TASK DETAILS =
Filter the entries that follow, copying every line in which the word "Graphics" appears.

(GIVEN INFORMATION Opens)

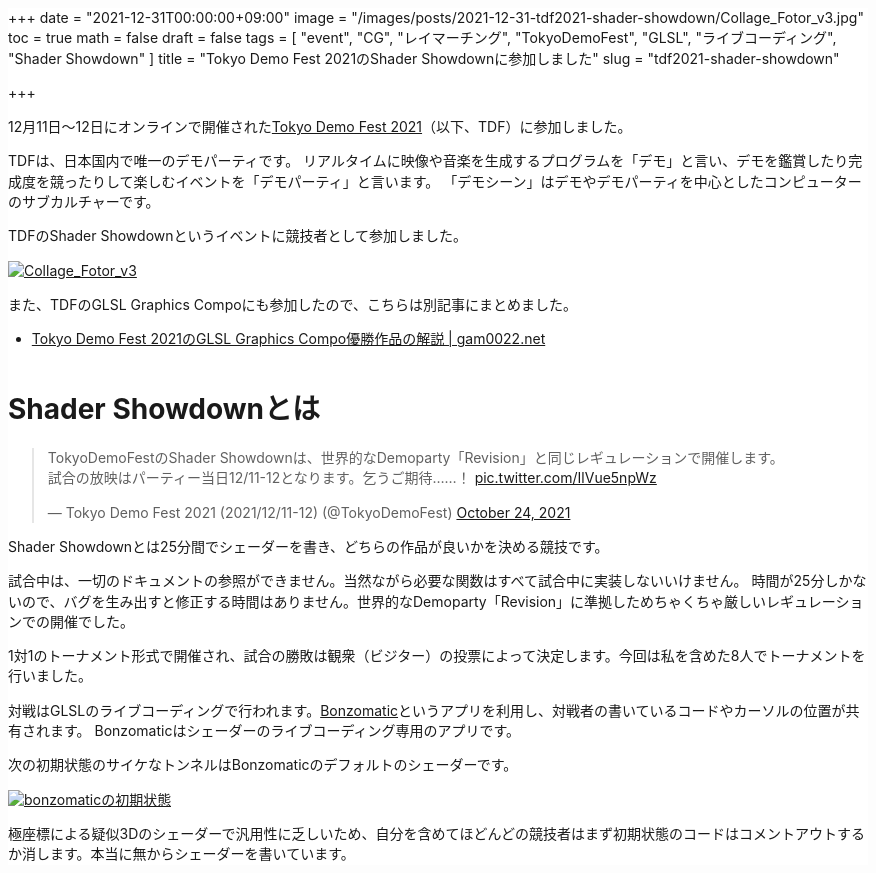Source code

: +++
date = "2021-12-31T00:00:00+09:00"
image = "/images/posts/2021-12-31-tdf2021-shader-showdown/Collage_Fotor_v3.jpg"
toc = true
math = false
draft = false
tags = [
    "event", "CG", "レイマーチング", "TokyoDemoFest", "GLSL", "ライブコーディング", "Shader Showdown"
]
title = "Tokyo Demo Fest 2021のShader Showdownに参加しました"
slug = "tdf2021-shader-showdown"

+++

12月11日～12日にオンラインで開催された[Tokyo Demo Fest 2021](https://tokyodemofest.jp/)（以下、TDF）に参加しました。

TDFは、日本国内で唯一のデモパーティです。
リアルタイムに映像や音楽を生成するプログラムを「デモ」と言い、デモを鑑賞したり完成度を競ったりして楽しむイベントを「デモパーティ」と言います。
「デモシーン」はデモやデモパーティを中心としたコンピューターのサブカルチャーです。

TDFのShader Showdownというイベントに競技者として参加しました。

[![Collage_Fotor_v3](/images/posts/2021-12-31-tdf2021-shader-showdown/Collage_Fotor_v3.jpg)](/images/posts/2021-12-31-tdf2021-shader-showdown/Collage_Fotor_v3.png)



また、TDFのGLSL Graphics Compoにも参加したので、こちらは別記事にまとめました。

- [Tokyo Demo Fest 2021のGLSL Graphics Compo優勝作品の解説 | gam0022.net](/blog/2021/12/20/tdf2021-glsl/)

# Shader Showdownとは

<blockquote class="twitter-tweet"><p lang="ja" dir="ltr">TokyoDemoFestのShader Showdownは、世界的なDemoparty「Revision」と同じレギュレーションで開催します。<br>試合の放映はパーティー当日12/11-12となります。乞うご期待……！ <a href="https://t.co/IlVue5npWz">pic.twitter.com/IlVue5npWz</a></p>&mdash; Tokyo Demo Fest 2021 (2021/12/11-12) (@TokyoDemoFest) <a href="https://twitter.com/TokyoDemoFest/status/1452275618997886976?ref_src=twsrc%5Etfw">October 24, 2021</a></blockquote> <script async src="https://platform.twitter.com/widgets.js" charset="utf-8"></script>

Shader Showdownとは25分間でシェーダーを書き、どちらの作品が良いかを決める競技です。

試合中は、一切のドキュメントの参照ができません。当然ながら必要な関数はすべて試合中に実装しないいけません。
時間が25分しかないので、バグを生み出すと修正する時間はありません。世界的なDemoparty「Revision」に準拠しためちゃくちゃ厳しいレギュレーションでの開催でした。

1対1のトーナメント形式で開催され、試合の勝敗は観衆（ビジター）の投票によって決定します。今回は私を含めた8人でトーナメントを行いました。

対戦はGLSLのライブコーディングで行われます。[Bonzomatic](https://github.com/TheNuSan/Bonzomatic/releases/tag/v11)というアプリを利用し、対戦者の書いているコードやカーソルの位置が共有されます。
Bonzomaticはシェーダーのライブコーディング専用のアプリです。

次の初期状態のサイケなトンネルはBonzomaticのデフォルトのシェーダーです。

[![bonzomaticの初期状態](/images/posts/2021-12-31-tdf2021-shader-showdown/bonzomatic-default.jpg)](/images/posts/2021-12-31-tdf2021-shader-showdown/bonzomatic-default.png)

極座標による疑似3Dのシェーダーで汎用性に乏しいため、自分を含めてほどんどの競技者はまず初期状態のコードはコメントアウトするか消します。本当に無からシェーダーを書いています。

(GIVEN INFORMATION Closes)

WRITTEN REPLY =
また、TDFのGLSL Graphics Compoにも参加したので、こちらは別記事にまとめました。
- [Tokyo Demo Fest 2021のGLSL Graphics Compo優勝作品の解説 | gam0022.net](/blog/2021/12/20/tdf2021-glsl/)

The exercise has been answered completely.